Pääbo describes his early interest in Egyptology, and how his work in sequencing the DNA of a mummy led him into evolutionary anthropology. He touches upon his personal life, reflecting on his father, the chemist Sune Bergström, with whom he had a relatively distant relationship, and on his own marriage and son. He describes the emergence and development of the field of evolutionary genetics, and contributions to it made by himself and colleagues. Much of the book is devoted to his research team's efforts at the Max Planck Institute for Evolutionary Anthropology towards mapping the Neanderthal genome as part of the Neanderthal genome project. This work brought Pääbo international fame and recognition with the publication of an initial draft of the genome in the journal Science in 2010, followed by a more complete analysis in 2013. Around this time, Pääbo and his team at Max Planck also sequenced the genome of an unknown hominin, now known as the Denisovans.

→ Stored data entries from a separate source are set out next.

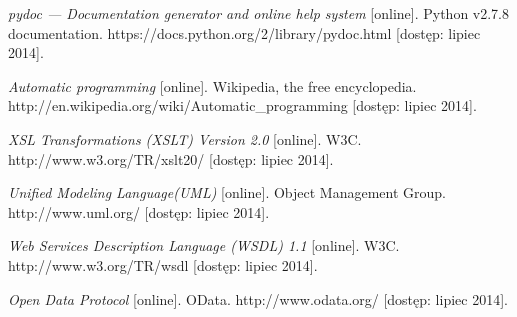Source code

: \begin{thebibliography}{}
  \emph{pydoc — Documentation generator and online help system} [online].
  Python v2.7.8 documentation.
  https://docs.python.org/2/library/pydoc.html [dostęp: lipiec 2014].
 
  \emph{Automatic programming} [online].
  Wikipedia, the free encyclopedia.
  http://en.wikipedia.org/wiki/Automatic\_programming [dostęp: lipiec 2014].
 
  \emph{XSL Transformations (XSLT) Version 2.0} [online].
  W3C.
  http://www.w3.org/TR/xslt20/ [dostęp: lipiec 2014].
 
  \emph{Unified Modeling Language\texttrademark (UML\textregistered)} [online].
  Object Management Group.
  http://www.uml.org/ [dostęp: lipiec 2014].
 
  \emph{Web Services Description Language (WSDL) 1.1} [online].
  W3C.
  http://www.w3.org/TR/wsdl [dostęp: lipiec 2014].
 
  \emph{Open Data Protocol} [online].
  OData.
  http://www.odata.org/ [dostęp: lipiec 2014].
  
\end{thebibliography}
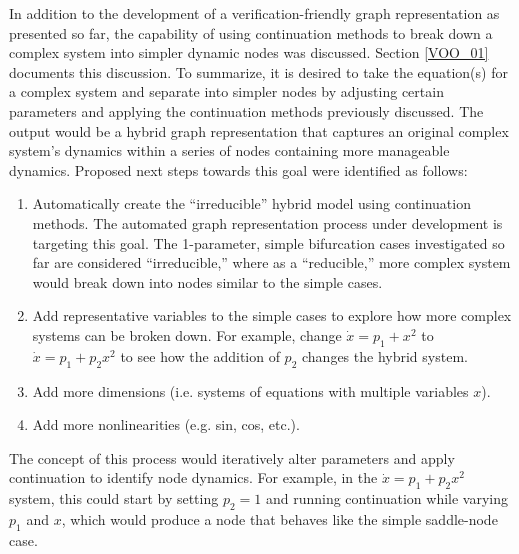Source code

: \documentclass[12pt]{article}
\begin{document}
In addition to the development of a verification-friendly graph representation as presented so far, the capability of using continuation methods to break down a complex system into simpler dynamic nodes was discussed. Section \ref{VOO_01} documents this discussion. To summarize, it is desired to take the equation(s) for a complex system and separate into simpler nodes by adjusting certain parameters and applying the continuation methods previously discussed. The output would be a hybrid graph representation that captures an original complex system's dynamics within a series of nodes containing more manageable dynamics. Proposed next steps towards this goal were identified as follows:

\begin{enumerate}
\item Automatically create the ``irreducible'' hybrid model using continuation methods. The automated graph representation process under development is targeting this goal. The 1-parameter, simple bifurcation cases investigated so far are considered ``irreducible,'' where as a ``reducible,'' more complex system would break down into nodes similar to the simple cases.
\item Add representative variables to the simple cases to explore how more complex systems can be broken down. For example, change $\dot{x}=p_1+x^2$ to $\dot{x}=p_1+p_2x^2$ to see how the addition of $p_2$ changes the hybrid system.
\item Add more dimensions (i.e. systems of equations with multiple variables $x$). 
\item Add more nonlinearities (e.g. sin, cos, etc.).
\end{enumerate}

The concept of this process would iteratively alter parameters and apply continuation to identify node dynamics. For example, in the $\dot{x}=p_1+p_2x^2$ system, this could start by setting $p_2=1$ and running continuation while varying $p_1$ and $x$, which would produce a node that behaves like the simple saddle-node case.
\end{document}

The events of this discovery are covered in the last chapter of the book.

==Reception==
The book was well reviewed by The New York Times, with Carl Zimmer calling it "a fascinating account." The book made the paper's Sunday Book Review Editors' Choice List. Peter Forbes of The Guardian, remarking on the book's characterization of the research process, stated that:

"His book is also valuable for showing just how modern research teams work together and, sometimes, fall out. Along the way, a key collaborator became a competitor and, midstream, Pääbo abandoned one collaborating gene-sequencing company for another. The race for the Neanderthal genome is reminiscent of the human genome story of 10 years previously, as recounted in James Shreeve's The Genome War."